И лишь тотальная деконструкция нынешнего безвременья способна освободить место для новой протоэпохи и протокультуры5. Деконструкция как деструкция пережитков эпохи модерна, призванных лишь бесконечно откладывать «конец истории» и препятствовать любому выходу за рамки своего «великого поста-», и в то же время деконструкция как реконструкция собственно русской «отсутствующей» традиции. Что, однако, подразумевает не симулирующую саму себя реставрацию древности в виде новой записи на давно уже мертвое тело, но рождение в новом историческом цикле великого мифа как воплощение русской утопии «внутреннего» Севера, не принадлежащего конкретной исторической эпохе, но воплощающегося лишь тогда, когда сама эта эпоха способна открыть себе свой сакральный смысл, разгадать свой уникальный трансцендентный код. Оперативные инструменты постмодерна и есть не что иное, как наиболее эффективные для данной эпохи декодировщики.

Уникальный парадокс сегодня заключается в том, что различие пролегает в самом постмодерне как исторической эпохе и постмодернизме как культурной практике: существует как бы два постмодерна и, соответственно, два постмодернизма. Один из них – не более чем надоевшая уже всем и вся «игра в классики» на старом черно-белом поле модерна6. Другой – тоже игра, но игра, в которой подразумевается результат, и этот результат есть не что иное, как сверхновая эпоха воплощенной утопии. То же самое наблюдается и внутри самой утопии: различие здесь проявляется не между какими-то конкретными утопиями, но в самом способе их воплощения. А именно – когда та или иная утопия на определенном этапе своей реализации смещается в сторону плоской идеологии (а плоской является любая идеология), то она неизбежно превращается в свою противоположность – антиутопию. Что мы и могли наблюдать в двадцатом веке на примерах всех существовавших идеологий: и крайней левой коммунистической, и крайней правой фашистской, и «демократической» неолиберальной. Главный утопический принцип – трансцендентности по отношению к данному бытию и имманентности активной творческой воли – был подменен в них сугубо прагматическими целями и реактивной силой, направленной в итоге лишь на борьбу с виртуальным Великим Другим или же на «борьбу с собственным распадом», что в итоге одинаково приводит к неизбежной самопародии и вырождению этой антиутопии.

* **Задания**:
1. Как изложить отрывок о постмодерне в двух предложениях?
2. Согласуются ли с отрывком о постмодерне следующие утверждения: (а) в нем предлагается реставрация древности в виде новой записи на мертвое тело; (б) любая идеология в нем названа плоской; (в) один из двух постмодернизмов описан как игра, в которой подразумевается результат? Для каждого ответьте «да» или «нет» и приведите решающие слова отрывка.
3. Допишите продолжение отрывка о постмодерне, начиная сразу после его последнего предложения.

* **Данные**:
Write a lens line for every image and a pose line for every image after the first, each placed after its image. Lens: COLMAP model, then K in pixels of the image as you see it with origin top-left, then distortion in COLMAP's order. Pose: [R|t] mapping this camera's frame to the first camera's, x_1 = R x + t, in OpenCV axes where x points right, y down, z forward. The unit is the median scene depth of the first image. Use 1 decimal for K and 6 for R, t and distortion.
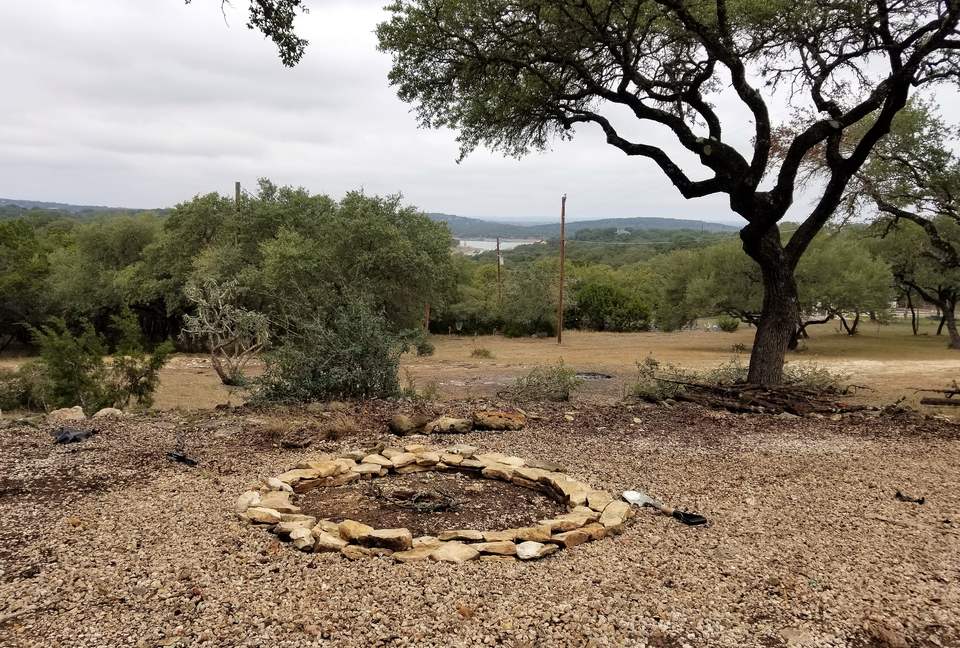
lens RADIAL K [[692.6, 0, 480.0], [0, 692.6, 324.0], [0, 0, 1]] dist [-0.000097, -0.000248]
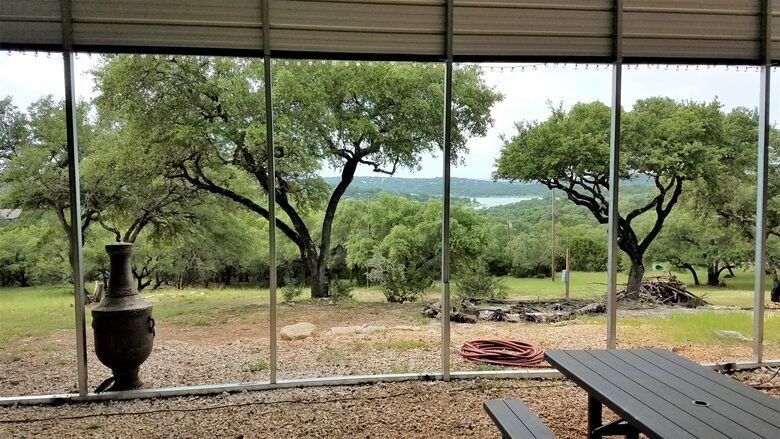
lens RADIAL K [[551.0, 0, 390.0], [0, 551.0, 219.5], [0, 0, 1]] dist [0.001244, 0.000661]
pose [[0.984340, -0.026805, -0.174230, -0.085561], [0.012079, 0.996304, -0.085038, -0.032944], [0.175866, 0.081602, 0.981026, -0.891978]]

* **Ответы по порядку**:
1. В отрывке утверждается, что лишь тотальная деконструкция нынешнего безвременья, понятая и как деструкция пережитков модерна, и как реконструкция русской «отсутствующей» традиции, способна освободить место для новой протоэпохи, а оперативные инструменты постмодерна служат для этого декодировщиками. Там же различаются два постмодерна и два постмодернизма и говорится, что утопия, смещаясь в сторону плоской идеологии, превращается в антиутопию, что было видно в двадцатом веке на примере коммунистической, фашистской и неолиберальной идеологий.

2.
(а) Нет: «не симулирующую саму себя реставрацию древности в виде новой записи на давно уже мертвое тело».
(б) Да: «а плоской является любая идеология».
(в) Да: «Другой – тоже игра, но игра, в которой подразумевается результат».

3.
И что сегодня представляет собою это унитарное татаро-московское государство, как не агонизирующее, но парадоксальным образом уже давно мертвое, тело, которое постоянной записью на самое себя своего экспансивного кода когда-нибудь и сотрет себя самое? Однако те, кто занят воплощением своей утопии уже сегодня, не должны ждать, когда существующая идеология деконструирует себя своими же методами, ведь, по Мангейму, утопия сама есть не что иное, как «трансцендентная по отношению к реальности ориентация, которая, преобразуясь в действие, взрывает существующий порядок». И этот взрыв – не реактивное, обусловленное феноменом извне, действие, но свободное, выходящее за все «за» историческое творчество, которое одним своим явлением взрывает сегодняшнее безвременье, и на месте закончившегося «великого поста-» воплощает уникальную утопию. Сверхновый Свет.
 

2005



Примечания:

1 Более подробное развитие эта мысль получает в нашем тексте «Принципы разработки гипертекстовых игр. Один из возможных вариантов».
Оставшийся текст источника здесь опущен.